La réponse peut être pâturage d'automne, pâturage d'hiver de stocks sur pied, pâturage d'automne puis pâturage de printemps, ensilage d'automne, ensilage d'automne puis ensilage de printemps ou bien ensilage d'automne puis pâturage au printemps.

6 - Souhaite-t-on disposer rapidement de fourrage ?
7 - Quelles sont les contraintes pédoclimatiques ?

Est-on en zone froide ? Quelle est la réserve utile du sol ? Y a-t-il des contrastes climatiques à envisager (automne froid et sec, automne chaud et sec, automne froid et humide) ?

8 - Y a-t-il des objectifs complémentaires pour la dérobée fourragère ?

Ce peut être un objectif agronomique, environnemental, cynégétique.

Une fois que les réponses sont définies, on peut consulter la grille des espèces pour sélectionner une ou plusieurs espèce(s), puis les tester grâce à la grille de décision.

« La qualité de la semence est essentielle. Le rendement est directement lié à la bonne couverture du sol par la plante, donc à la bonne germination », rappelle Bruno Osson, du Gnis. Par ailleurs, la qualité de la semence doit garantir l'absence de graines indésirables qui risqueraient de polluer les cultures suivantes. « Les semences certifiées et les contrôles officiels assurent ce haut niveau de qualité. »

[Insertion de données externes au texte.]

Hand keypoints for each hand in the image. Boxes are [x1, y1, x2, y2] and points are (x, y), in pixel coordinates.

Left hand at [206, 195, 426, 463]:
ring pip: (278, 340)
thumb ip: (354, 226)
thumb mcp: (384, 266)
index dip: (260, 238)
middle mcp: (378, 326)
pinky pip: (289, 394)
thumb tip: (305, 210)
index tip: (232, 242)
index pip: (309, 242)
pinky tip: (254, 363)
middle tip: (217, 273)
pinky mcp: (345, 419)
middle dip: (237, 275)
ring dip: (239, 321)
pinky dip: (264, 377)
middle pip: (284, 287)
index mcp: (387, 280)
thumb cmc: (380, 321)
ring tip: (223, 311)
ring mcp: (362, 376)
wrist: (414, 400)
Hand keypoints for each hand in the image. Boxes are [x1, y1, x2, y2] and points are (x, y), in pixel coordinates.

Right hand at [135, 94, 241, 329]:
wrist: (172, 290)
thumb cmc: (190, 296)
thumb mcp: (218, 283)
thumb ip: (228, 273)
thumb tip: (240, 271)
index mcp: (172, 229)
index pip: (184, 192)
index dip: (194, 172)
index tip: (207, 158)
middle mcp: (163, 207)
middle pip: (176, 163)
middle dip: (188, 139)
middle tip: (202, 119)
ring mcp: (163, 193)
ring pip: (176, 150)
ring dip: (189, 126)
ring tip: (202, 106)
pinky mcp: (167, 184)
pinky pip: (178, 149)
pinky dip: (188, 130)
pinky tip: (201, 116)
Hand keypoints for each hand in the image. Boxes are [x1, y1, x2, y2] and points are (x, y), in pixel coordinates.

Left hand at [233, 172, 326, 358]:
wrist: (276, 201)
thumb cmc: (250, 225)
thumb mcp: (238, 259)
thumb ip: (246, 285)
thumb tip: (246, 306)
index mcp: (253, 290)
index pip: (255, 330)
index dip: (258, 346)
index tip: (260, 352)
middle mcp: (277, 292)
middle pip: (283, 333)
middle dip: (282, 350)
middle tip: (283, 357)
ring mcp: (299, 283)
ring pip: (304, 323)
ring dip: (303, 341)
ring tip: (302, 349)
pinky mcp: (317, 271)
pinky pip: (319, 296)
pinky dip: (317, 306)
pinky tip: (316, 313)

Ensuite, la qualité de l'implantation n'est pas à négliger pour donner toutes ses chances à la culture : il faut semer sur une terre ameublie en surface et respecter les doses de semis.

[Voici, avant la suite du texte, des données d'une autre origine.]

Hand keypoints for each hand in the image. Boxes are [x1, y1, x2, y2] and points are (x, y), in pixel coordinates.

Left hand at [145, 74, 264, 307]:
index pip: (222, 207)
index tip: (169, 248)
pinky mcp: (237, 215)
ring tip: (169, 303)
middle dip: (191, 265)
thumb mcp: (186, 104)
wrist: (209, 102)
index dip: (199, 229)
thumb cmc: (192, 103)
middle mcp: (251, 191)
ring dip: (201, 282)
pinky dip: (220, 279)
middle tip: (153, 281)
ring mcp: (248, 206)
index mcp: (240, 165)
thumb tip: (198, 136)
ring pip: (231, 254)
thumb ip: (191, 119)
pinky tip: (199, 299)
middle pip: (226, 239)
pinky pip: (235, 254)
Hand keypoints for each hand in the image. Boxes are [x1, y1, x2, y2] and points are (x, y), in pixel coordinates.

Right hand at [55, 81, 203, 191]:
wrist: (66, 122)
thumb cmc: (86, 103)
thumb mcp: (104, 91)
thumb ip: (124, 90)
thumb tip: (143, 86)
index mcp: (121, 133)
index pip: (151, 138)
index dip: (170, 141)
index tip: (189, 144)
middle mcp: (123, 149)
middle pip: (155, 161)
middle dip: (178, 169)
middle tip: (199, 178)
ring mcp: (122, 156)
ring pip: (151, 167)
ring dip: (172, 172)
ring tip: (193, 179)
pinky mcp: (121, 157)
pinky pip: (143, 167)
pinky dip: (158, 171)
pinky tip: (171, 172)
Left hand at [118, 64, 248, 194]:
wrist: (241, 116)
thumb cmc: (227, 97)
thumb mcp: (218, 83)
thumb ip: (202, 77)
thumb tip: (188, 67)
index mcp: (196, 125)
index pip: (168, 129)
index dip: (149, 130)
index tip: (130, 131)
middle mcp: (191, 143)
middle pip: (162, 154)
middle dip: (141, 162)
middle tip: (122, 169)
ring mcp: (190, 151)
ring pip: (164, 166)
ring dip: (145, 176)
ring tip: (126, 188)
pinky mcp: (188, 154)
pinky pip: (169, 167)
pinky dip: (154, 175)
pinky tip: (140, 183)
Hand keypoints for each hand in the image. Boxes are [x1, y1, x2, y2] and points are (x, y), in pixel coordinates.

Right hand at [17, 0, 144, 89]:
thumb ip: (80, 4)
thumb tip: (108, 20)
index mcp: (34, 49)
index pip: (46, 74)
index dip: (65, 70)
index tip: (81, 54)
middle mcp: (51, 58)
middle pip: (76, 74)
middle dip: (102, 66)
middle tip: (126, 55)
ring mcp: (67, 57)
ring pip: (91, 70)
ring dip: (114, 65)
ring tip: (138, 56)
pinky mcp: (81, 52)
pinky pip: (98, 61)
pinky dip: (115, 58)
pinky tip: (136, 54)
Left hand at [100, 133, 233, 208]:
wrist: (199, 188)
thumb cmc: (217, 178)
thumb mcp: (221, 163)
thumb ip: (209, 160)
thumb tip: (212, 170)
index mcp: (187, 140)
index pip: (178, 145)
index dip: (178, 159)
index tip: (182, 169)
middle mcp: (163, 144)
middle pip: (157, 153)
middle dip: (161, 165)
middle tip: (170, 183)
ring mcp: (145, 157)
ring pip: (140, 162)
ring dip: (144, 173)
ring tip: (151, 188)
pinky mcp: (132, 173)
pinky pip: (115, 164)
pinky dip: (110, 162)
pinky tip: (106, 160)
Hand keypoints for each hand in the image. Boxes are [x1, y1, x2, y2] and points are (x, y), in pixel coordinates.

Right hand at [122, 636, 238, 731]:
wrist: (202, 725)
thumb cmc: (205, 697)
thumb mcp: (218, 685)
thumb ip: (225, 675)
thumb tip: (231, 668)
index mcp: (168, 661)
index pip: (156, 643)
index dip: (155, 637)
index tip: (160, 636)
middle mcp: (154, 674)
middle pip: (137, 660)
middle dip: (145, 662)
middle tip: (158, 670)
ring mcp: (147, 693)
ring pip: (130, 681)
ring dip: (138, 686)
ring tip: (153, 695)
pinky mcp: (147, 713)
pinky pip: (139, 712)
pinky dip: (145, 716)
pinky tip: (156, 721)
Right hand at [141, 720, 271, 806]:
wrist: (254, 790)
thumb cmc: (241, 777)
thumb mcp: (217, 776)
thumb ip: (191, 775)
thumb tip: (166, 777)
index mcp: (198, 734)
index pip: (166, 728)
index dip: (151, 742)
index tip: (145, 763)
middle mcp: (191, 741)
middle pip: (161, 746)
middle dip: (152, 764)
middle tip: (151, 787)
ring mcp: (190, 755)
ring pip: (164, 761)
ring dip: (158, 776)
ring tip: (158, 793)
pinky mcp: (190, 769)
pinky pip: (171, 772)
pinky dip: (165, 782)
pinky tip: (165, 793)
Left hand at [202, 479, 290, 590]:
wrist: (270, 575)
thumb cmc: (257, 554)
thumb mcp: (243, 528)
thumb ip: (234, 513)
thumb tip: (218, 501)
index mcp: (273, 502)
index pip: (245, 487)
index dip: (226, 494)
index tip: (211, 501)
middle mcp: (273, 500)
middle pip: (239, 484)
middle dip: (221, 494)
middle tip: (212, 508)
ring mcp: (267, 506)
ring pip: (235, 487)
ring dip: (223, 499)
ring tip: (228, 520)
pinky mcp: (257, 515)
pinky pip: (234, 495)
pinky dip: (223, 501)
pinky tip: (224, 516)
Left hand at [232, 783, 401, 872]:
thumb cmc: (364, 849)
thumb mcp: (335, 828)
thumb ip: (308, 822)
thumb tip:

Sur notre site www.reussir-bovins.com

Retrouvez la grille des dérobées fourragères proposée par Bruno Osson, du Gnis, ainsi que sa fiche "décision" qui facilite le choix. Mettre une croix quand l'espèce présente un facteur limitant. On peut choisir l'espèce ou les espèces qui n'ont pas reçu de croix.

 

Identifier une plante dans une prairie

Parmi les 2 000 espèces pouvant potentiellement pousser dans une prairie, et même parmi les 100 espèces principales que l'on connaît plus ou moins de vue, identifier une plante inhabituelle n'est pas évident. Le Gnis propose une clé de détermination pour les 29 espèces principales de graminées prairiales (téléchargeable gratuitement sur www.prairies-gnis.org). L'application libre et gratuite Pl@ntNet, qui promet la reconnaissance de 800 plantes de la flore française métropolitaine, peut aussi donner de bons résultats en identifiant une espèce à partir de sa photo prise avec un smartphone. La base d'images interrogée est générée de manière collaborative.